To assess the effects of care pathways, compared with standard medical care, among patients with acute stroke who had been admitted to hospital.

Search strategy: 

We searched the Cochrane Stroke Group Trials Register (last searched in June 2003), the Cochrane Central Register of Controlled Trials (The Cochrane Library, Issue 2, 2003), MEDLINE (1975 to June 2003), EMBASE (1980 to June 2003), CINAHL (1982 to June 2003), ISI Proceedings: Science & Technology (1990 to November 2003), and HealthSTAR (1994 to May 2001). We also handsearched the Journal of Integrated Care Pathways (2001 to 2003), formerly Journal of Managed Care (1997 to 1998) and Journal of Integrated Care (1998 to 2001). Reference lists of articles were searched.

Selection criteria: 

Randomised controlled trials and non-randomised studies that compared care pathway care with standard medical care.
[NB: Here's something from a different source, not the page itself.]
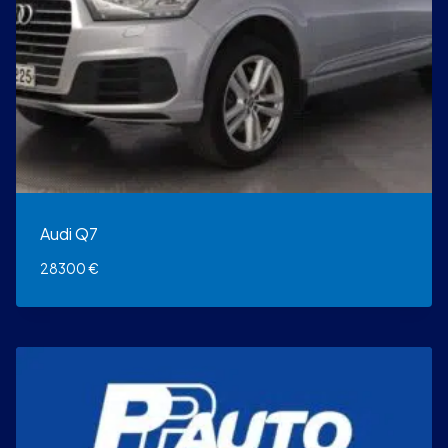
Audi Q7
28300
€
Data collection and analysis: 

One reviewer selected studies for inclusion and the other independently checked the decisions. Two reviewers independently assessed the methodological quality of the studies. One reviewer extracted the data and the other checked the extracted data.

Main results: 

Three randomised controlled trials (340 patients) and 12 non-randomised studies (4081 patients) were included. There was significant statistical heterogeneity in the analysis of many of the outcomes. We found no significant difference between care pathway and control groups in terms of death or discharge destination. Patients managed with a care pathway were: (1) more dependent at discharge (P = 0.04); (2) less likely to suffer a urinary tract infection (Odds Ratio (OR) 0.51, 95% Confidence Interval (CI) 0.34 to 0.79); (3) less likely to be readmitted (OR 0.11, 95% CI 0.03 to 0.39); and (4) more likely to have neuroimaging (OR 2.42, 95% CI 1.12 to 5.25). Evidence from randomised trials suggested that patient satisfaction and quality of life were significantly lower in the care pathway group (P = 0.02 and P < 0.005 respectively).